What to do
Restate all entries exactly.

==== Data excerpts

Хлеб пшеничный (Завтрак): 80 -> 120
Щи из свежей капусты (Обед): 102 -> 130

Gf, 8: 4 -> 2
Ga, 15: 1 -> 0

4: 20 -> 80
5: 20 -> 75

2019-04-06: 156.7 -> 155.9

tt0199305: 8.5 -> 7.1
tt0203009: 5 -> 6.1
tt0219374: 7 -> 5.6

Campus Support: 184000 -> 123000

========

Result
Хлеб пшеничный (Завтрак): 80 -> 120
Щи из свежей капусты (Обед): 102 -> 130

Gf, 8: 4 -> 2
Ga, 15: 1 -> 0

4: 20 -> 80
5: 20 -> 75

2019-04-06: 156.7 -> 155.9

tt0199305: 8.5 -> 7.1
tt0203009: 5 -> 6.1
tt0219374: 7 -> 5.6

Campus Support: 184000 -> 123000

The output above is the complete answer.